Reproduce the entry below on complex visual question answering word for word, from start to finish.

QUOTED PASSAGE:
++++++++

Start Over

Complex visual question answering based on uniform form and content.

Authors :: Chen, Deguang
Chen, Jianrui
Fang, Chaowei
Zhang, Zhichao
Source :: Applied Intelligence; Mar2024, Vol. 54 Issue 6, p4602-4620, 19p
Publication Year :: 2024
Abstract: Complex visual question answering holds the potential to enhance artificial intelligence proficiency in understanding natural language, stimulate advances in computer vision technologies, and expand the range of practical applications. However, achieving desirable answers is often hindered by factors such as inconsistent form and content of pre-training and fine-tuning tasks, and the involvement of external knowledge. In this paper, we propose a complex visual question answering model based on uniform form and content, which aims to achieve better feature consistency and enhance model performance. To guide the question answering task and compensate for inconsistencies in the form of pre-training and downstream tasks, an encoding and decoding model is employed to generate auto-prompt tuning templates with masks. Moreover, the intermediate process between pre-training and the downstream task, which is similar to the downstream task, helps to further bridge the content gap between the two modalities. Based on this foundation, we propose a novel APT-CVQA model that incorporates a hybrid architecture and a joint loss function for cross-entropy and SIMCLR. On the complex scenario KR-VQA dataset, the accuracy of our model surpasses the optimal performance by 2.45 % . On the universal dataset GQA, our model performs 6.87 % better than the optimal performance of the compared models. The whole process is divided into three phases. Phase-1 generates auto-prompt tuning templates, Phase-2 facilitates the creation of intermediate pre-trained checkpoints, and Phase-3 is used for fine-tuning. [ABSTRACT FROM AUTHOR]

++++++++

STORED ROWS:
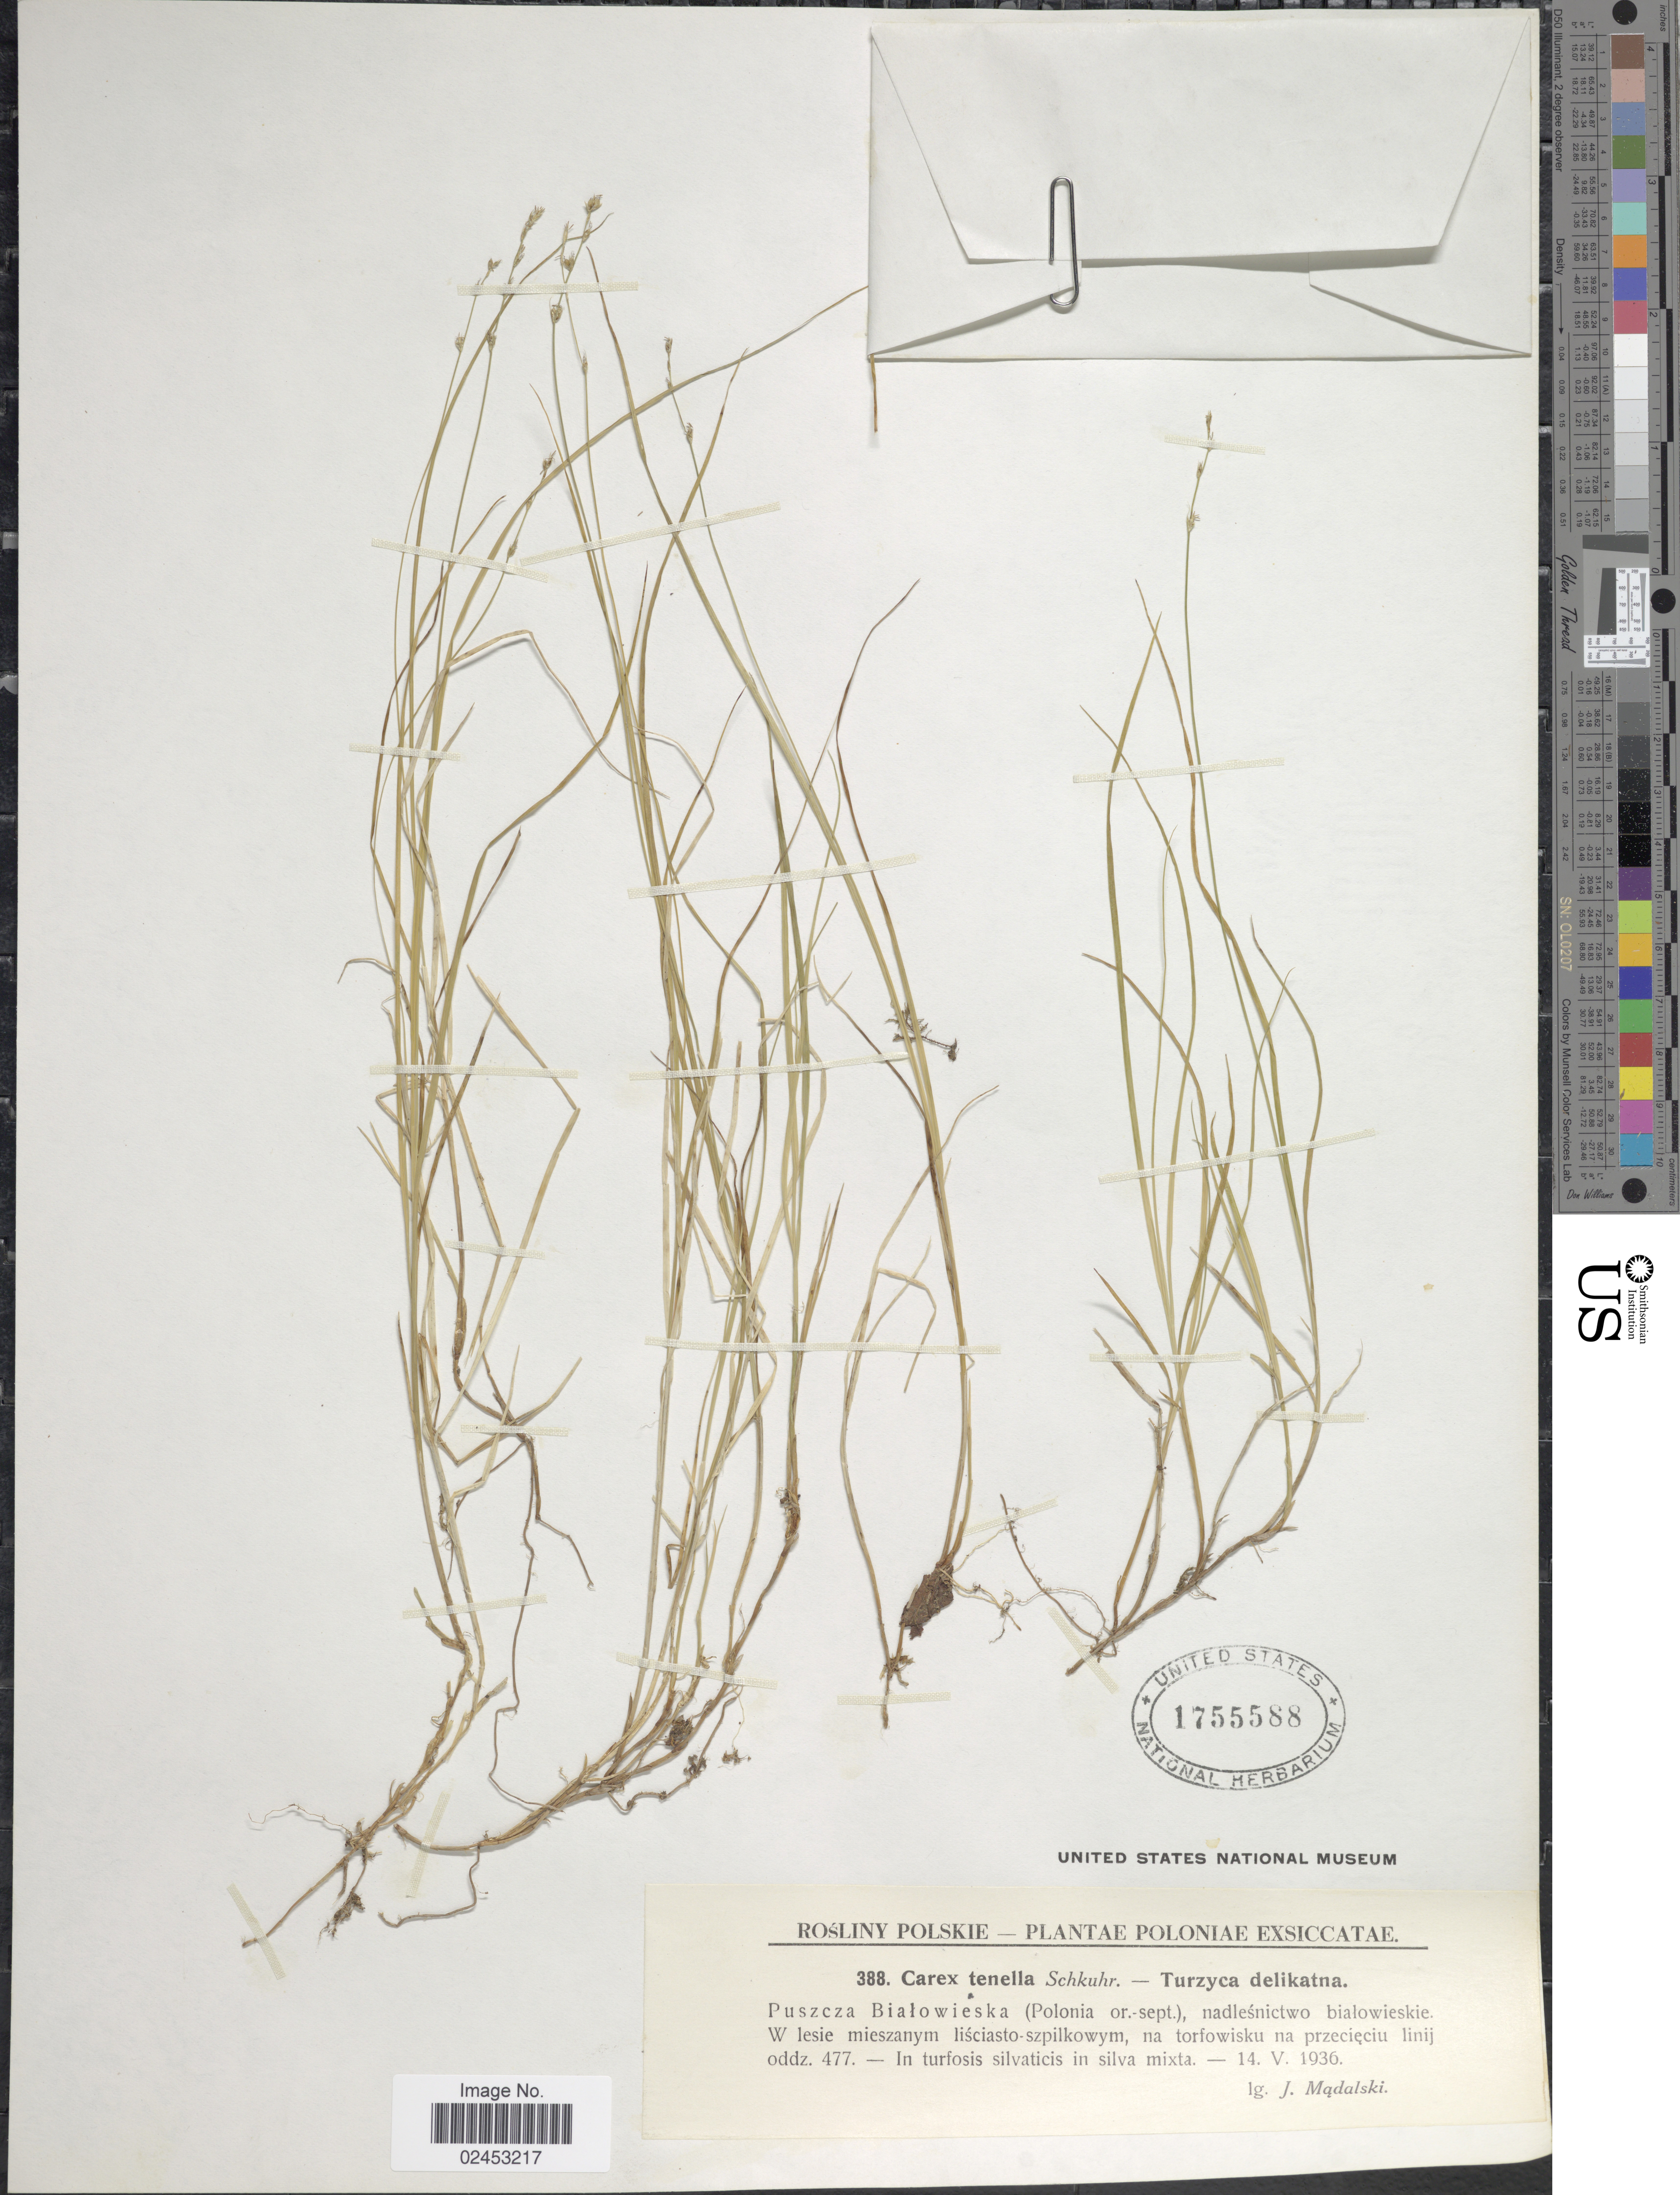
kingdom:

++++++++

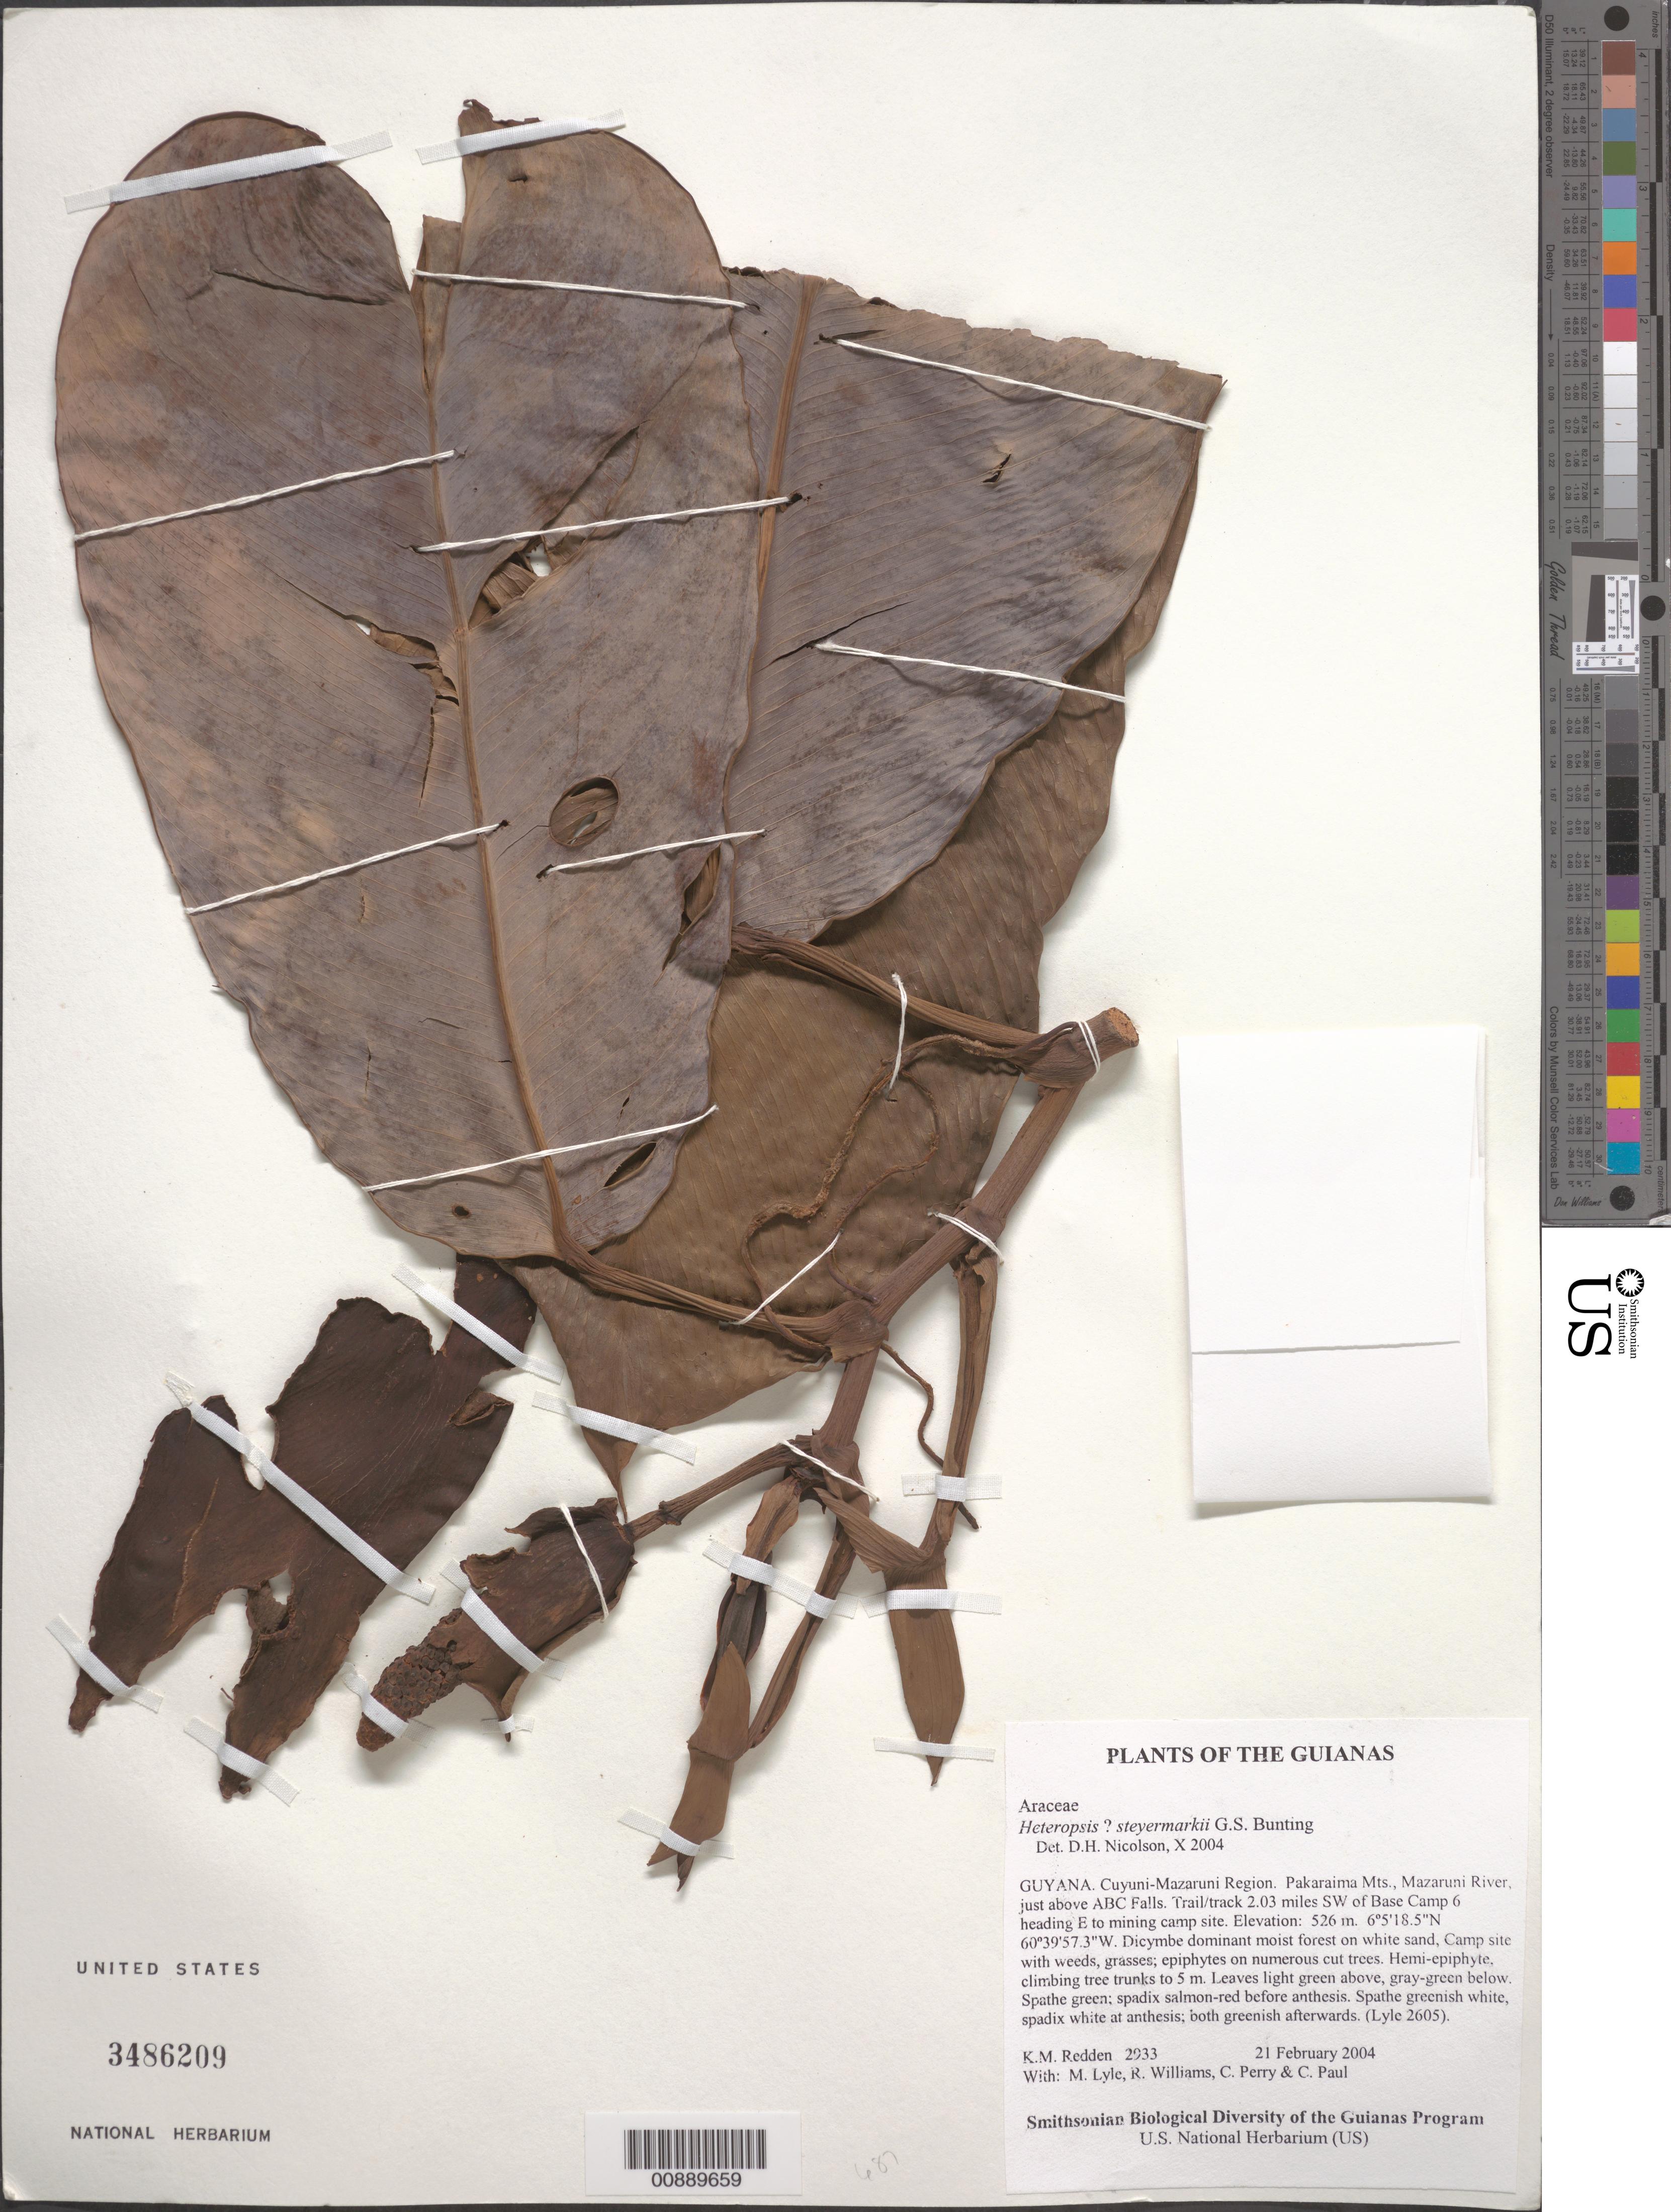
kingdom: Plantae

++++++++

SOLUTION TO THIS PROBLEM:
Start Over

Complex visual question answering based on uniform form and content.

Authors :: Chen, Deguang
Chen, Jianrui
Fang, Chaowei
Zhang, Zhichao
Source :: Applied Intelligence; Mar2024, Vol. 54 Issue 6, p4602-4620, 19p
Publication Year :: 2024
Abstract: Complex visual question answering holds the potential to enhance artificial intelligence proficiency in understanding natural language, stimulate advances in computer vision technologies, and expand the range of practical applications. However, achieving desirable answers is often hindered by factors such as inconsistent form and content of pre-training and fine-tuning tasks, and the involvement of external knowledge. In this paper, we propose a complex visual question answering model based on uniform form and content, which aims to achieve better feature consistency and enhance model performance. To guide the question answering task and compensate for inconsistencies in the form of pre-training and downstream tasks, an encoding and decoding model is employed to generate auto-prompt tuning templates with masks. Moreover, the intermediate process between pre-training and the downstream task, which is similar to the downstream task, helps to further bridge the content gap between the two modalities. Based on this foundation, we propose a novel APT-CVQA model that incorporates a hybrid architecture and a joint loss function for cross-entropy and SIMCLR. On the complex scenario KR-VQA dataset, the accuracy of our model surpasses the optimal performance by 2.45 % . On the universal dataset GQA, our model performs 6.87 % better than the optimal performance of the compared models. The whole process is divided into three phases. Phase-1 generates auto-prompt tuning templates, Phase-2 facilitates the creation of intermediate pre-trained checkpoints, and Phase-3 is used for fine-tuning. [ABSTRACT FROM AUTHOR]